The PRESIDENT - There is no point of order. Senator Carrick, will you seek leave to incorporate the document to which you have referred?


Senator CARRICK -I thought I did.


The PRESIDENT - No, you did not.


Senator CARRICK - I seek leave to incorporate the document in Hansard.

Leave granted.

The document read as follows-

DEPARTMENT OF MINERALS AND ENERGY

Message No. Telex No.

Received am/pm 19 Time Sent am/pm Return to: Mr D. Ives At Room 406

OUTWARDS TELEPRINTER/TELEGRAM

File Ref

CLASSIFICATION: RESTRICTED TO:

FROM: J. L. CARRICK, Minister, Department of National Development and Energy

TO: Mr P. Ross, Amoco Australia-AA2068 1 AMOCAUS

Mr A.E. Harris, Ampol Petroleum Ltd;AA21252 AMPOLCO

Mr A.W. Gorrie. BP Australia Ltd;AA30166 AUSTBP

Mr J.A. Landels, Caltex Oil Australia Pty Ltd- AA20502 CALTEX

Mr J.F. Kirk, Esso Australia Ltd;AA20549 ESSO

Mr J.B. Leslie, Mobil Oil Australia Ltd-AA30307 MOBOIL

Mr L.T. Froggatt, Shell Group, Melbourne ;AA30973 SHELL

LPG

As you know from recent discussions with departmental officers, the Government has been considering proposals in relation to the pricing of LPG. I appreciate your company's contribution to those discussions which have helped to provide the Government with valuable information determining a pricing policy for LPG which I shall be announcing today.

The principal elements of that policy in relation to refinery produced LPG are that:

(i)   the maximum justified wholesale price for LPG exrefinery gate, at all refineries, for both propane and butane (other than for petrochemical or nontraditional usage), shall be established at a level not exceeding the price at which naturally occurring LPG (other than as a feedstock in the petrochemical industry or in non-traditional industrial uses) will be sold in the domestic market from Long Island Point, that is $205 per tonne.

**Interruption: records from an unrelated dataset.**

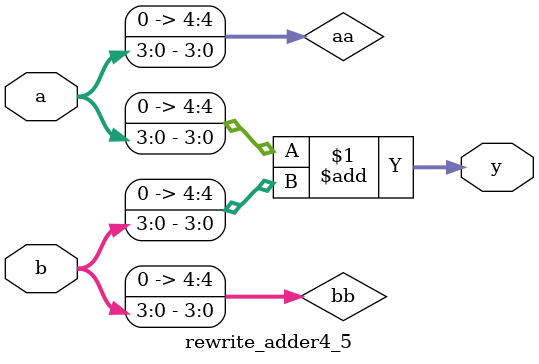
<source format=sv>
module rewrite_adder4_5(input logic [3:0] a,b, output logic [4:0] y);
  logic [4:0] aa, bb;
  assign aa = {1'b0,a};
  assign bb = {1'b0,b};
  assign y = aa + bb;
endmodule

</source>
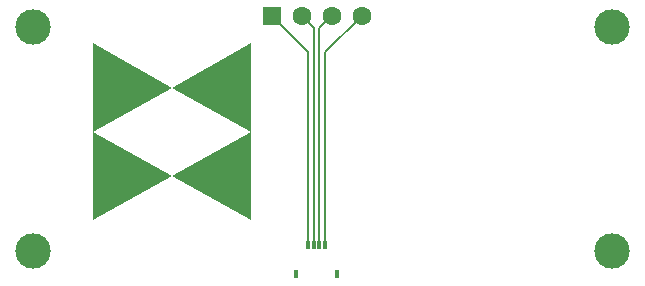
<source format=gtl>
G04*
G04 #@! TF.GenerationSoftware,Altium Limited,Altium Designer,23.9.2 (47)*
G04*
G04 Layer_Physical_Order=1*
G04 Layer_Color=255*
%FSLAX44Y44*%
%MOMM*%
G71*
G04*
G04 #@! TF.SameCoordinates,A9C3D319-5A17-451D-A4C5-16098FC82B81*
G04*
G04*
G04 #@! TF.FilePolarity,Positive*
G04*
G01*
G75*
%ADD12R,0.4000X0.8000*%
%ADD13R,0.3000X0.8000*%
%ADD19C,0.2040*%
%ADD20C,1.6000*%
%ADD21R,1.6000X1.6000*%
%ADD22C,3.0000*%
G36*
X214748Y205859D02*
Y205443D01*
Y204748D01*
Y203498D01*
Y202665D01*
Y201832D01*
Y200721D01*
Y199609D01*
Y198221D01*
Y196693D01*
Y195026D01*
Y193082D01*
Y190998D01*
Y188776D01*
Y186276D01*
Y183498D01*
Y180582D01*
Y177387D01*
Y174054D01*
Y170443D01*
Y166415D01*
Y162249D01*
Y157804D01*
Y153082D01*
Y147943D01*
Y142666D01*
Y136971D01*
Y130999D01*
X214748Y56000D01*
X147874Y93499D01*
X214748Y130999D01*
X147874Y168499D01*
X214748Y205998D01*
Y205859D01*
D02*
G37*
G36*
X147874Y168499D02*
X81000Y130999D01*
X147874Y93499D01*
X81000Y56000D01*
X81000Y130999D01*
Y136971D01*
Y142666D01*
Y147943D01*
Y153082D01*
Y157804D01*
Y162249D01*
Y166415D01*
Y170443D01*
Y174054D01*
Y177387D01*
Y180582D01*
Y183498D01*
Y186276D01*
Y188776D01*
Y190998D01*
Y193082D01*
Y195026D01*
Y196693D01*
Y198221D01*
Y199609D01*
Y200721D01*
Y201831D01*
Y202665D01*
Y203498D01*
Y204748D01*
Y205443D01*
Y205859D01*
Y205998D01*
X147874Y168499D01*
D02*
G37*
D12*
X253000Y10222D02*
D03*
X287000D02*
D03*
D13*
X277500Y35222D02*
D03*
X272500D02*
D03*
X267500D02*
D03*
X262500D02*
D03*
D19*
X277500Y198751D02*
X308100Y229351D01*
X277500Y35222D02*
Y198751D01*
X272500Y35222D02*
Y219151D01*
X282700Y229351D01*
X262500Y35222D02*
Y198751D01*
X231900Y229351D02*
X262500Y198751D01*
X267500Y35222D02*
Y219151D01*
X257300Y229351D02*
X267500Y219151D01*
D20*
X308100Y229351D02*
D03*
X282700D02*
D03*
X257300D02*
D03*
D21*
X231900D02*
D03*
D22*
X520000Y30000D02*
D03*
Y220000D02*
D03*
X30000D02*
D03*
Y30000D02*
D03*
M02*

</source>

(ii)   future adjustments in the maximum justified wholesale price for both propane and butane, established in accordance with (i) above, will be made in accordance with the percentage increase in the price of indigenous crude oil from the Gippsland fields as announced from time to time by the Minister for National Development and Energy; and

(iii)   the maximum justified wholesale price for both propane and butane established in accordance with (i) and (ii) above shall not exceed the price received by Esso and BHP for the sale by those companies of exported naturally occurring propane.

In the context of the pricing policy expressed above, the Government is requesting you to adjust the price of exrefinery LPG with effect from tomorrow, 9 April 1980, to $205 per tonne ex-refinery gate. A similar request is being made to the producers of naturally occurring LPG in respect ofthe Long Island Point price.

I understand that your company may wish to approach the PJT to have compensatory adjustments made to the prices of other petroleum products which you produce. I expect such adjustments will be marginal and, in those circumstances, your company may wish to approach the PJT at a convenient time in the future when other cost claims might be made.

An appropriate directive to the PJT will be made by the Minister for Business and Consumer Affairs, stating the pricing policy the Government is adopting.

I will be issuing a full policy statement on LPG pricing and related matters later today.

Authorised by D. J. Ives Date 8.4.80


Senator Georges - Will the Minister also table it so that we can have access to it straight away?


Senator CARRICK - I would be very happy to table it. In fact, I will get copies made of it if that is desired. Over the course of the past three or four weeks considerable discussions have taken place with the whole of the oil industry, including the producers at Cooper Basin and Bass Strait and the refiners, regarding LPG. This telex contains the final resolution. I am bound to say that the companies had been informed of our proposals and had the opportunity to comment on them prior to my sending the telex. But it is indeed a frank statement of the discussions and the dialogue with the companies.